Monsieur Stéphane Demilly, nous aurons le débat sur la limitation à 80 kilomètresheure lors de l'examen d'un amendement visant à donner des marges de manoeuvre aux départements. Nous avons entendu cette demande et aurons l'occasion d'y revenir en séance.
Effectivement, le développement des nouvelles mobilités, notamment en free-floating, doit être encadré. Les opérateurs doivent comprendre que c'est là aussi leur intérêt. Il ne faudrait pas que tout le monde vienne à être dégoûté si les piétons ne peuvent plus circuler tranquillement sur les trottoirs et si l'espace public est envahi par les trottinettes. Des amendements d'appel nous permettront d'évoquer les dispositions qui seront introduites par décret dans le code de la route. Nous aurons aussi à définir le cadre dans lequel les collectivités pourront réguler ces nouvelles mobilités.
Il convient évidemment de soutenir les biocarburants, et le projet de loi contient des dispositions sur le bio-GNV. Il faut avoir à l'esprit que nous devrons peut-être hiérarchiser les usages ; je ne suis pas certaine que les biocarburants de deuxième génération pourront répondre à tous les besoins. Vous n'êtes pas sans savoir que nous avons présenté une stratégie sur les biocarburants dans l'aérien : il est important d'apprécier, compte tenu des ressources disponibles, vers quels secteurs orienter prioritairement les biocarburants, dans un contexte où ce n'est pas demain que nous aurons des avions à batteries ! Il existe déjà, sur le E85, un avantage fiscal important et je ne suis pas sûre que d'autres dispositifs de soutien soient nécessaires.
Monsieur Loïc Prud'homme, il faut regarder la réalité telle qu'elle est. Nous dépensons 5 euros pour la régénération du ferroviaire, contre 1 euro pour la régénération routière – 3,6 milliards d'euros pour l'entretien du fer contre 800 millions d'euros pour l'entretien des routes. La programmation qui vous est présentée prévoit que les trois quarts des investissements iront aux modes de transport propres – transports ferroviaires, transports en commun et mobilités actives. On peut toujours dire que cette part n'est pas suffisante, mais faut-il alors cesser d'entretenir les routes ?

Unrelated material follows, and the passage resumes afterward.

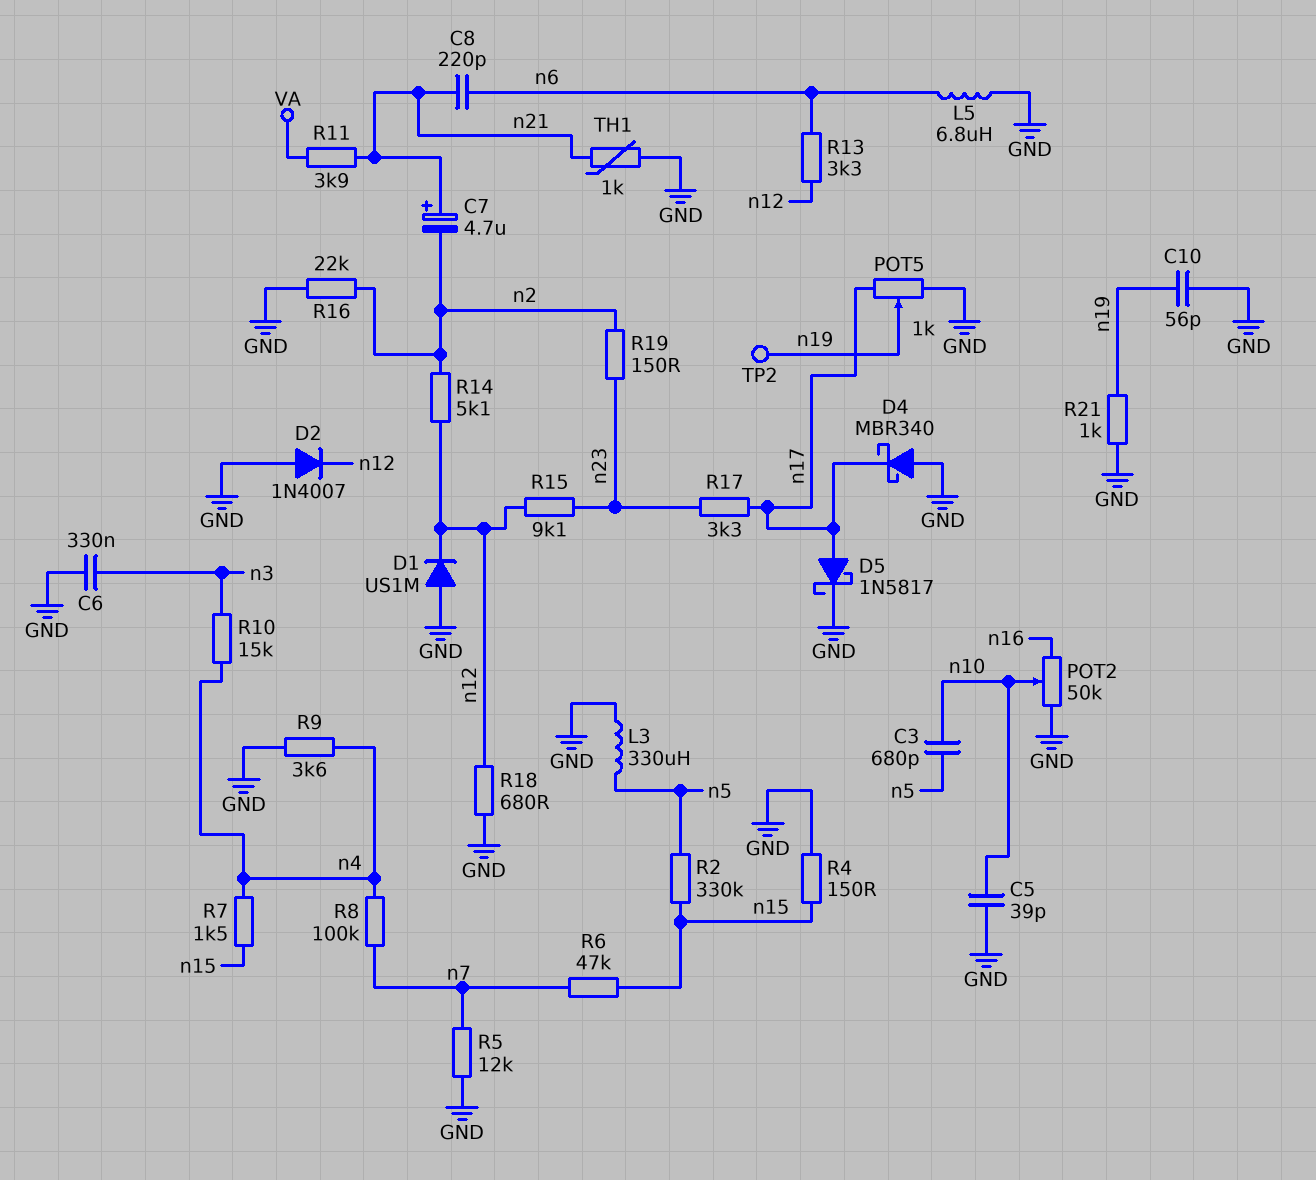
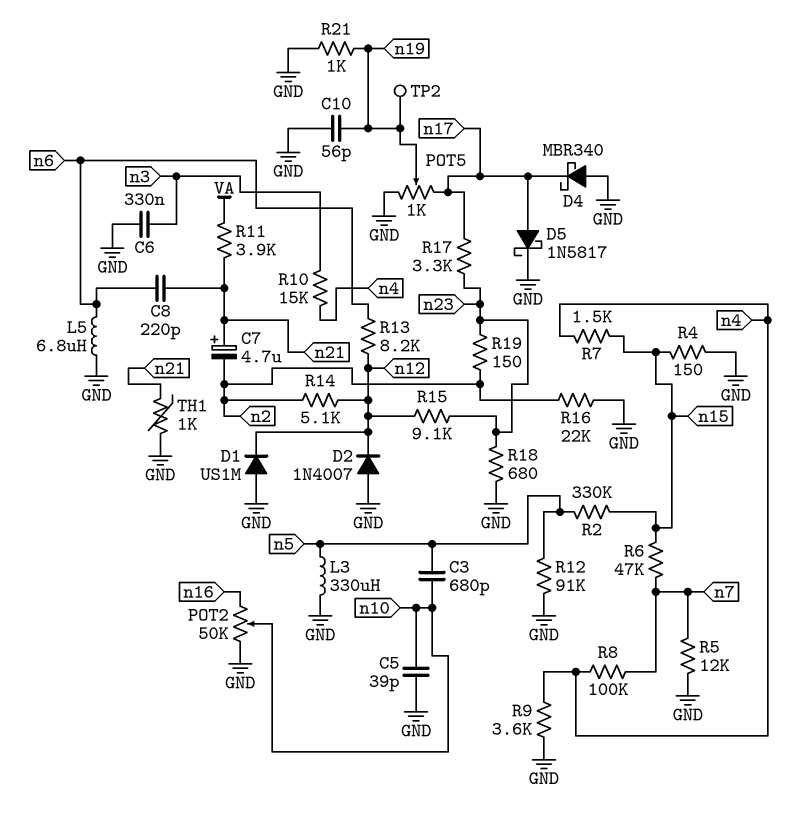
R12: none -> 91k (GND, n5)
R13: 3.3k (n6, n12) -> 8.2k (n6, n12)
R18: 680 (GND, n12) -> 680 (GND, n23)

Le nouveau pacte ferroviaire, dont j'ai bien noté qu'il n'avait pas vos faveurs, comporte des mesures sur le fret. Nous avons arrêté des trajectoires de hausse des péages, prévues à 8 %, nous avons conforté les aides au transport combiné, en donnant des perspectives sur l'ensemble du quinquennat. Comme vous, je ne me satisfais pas à l'idée que le train de fret Perpignan-Rungis pourrait être supprimé. C'est la raison pour laquelle nous réunirons vendredi l'ensemble des acteurs concernés.
Enfin, je remercie M. Bertrand Pancher d'avoir rappelé l'importance de la concertation.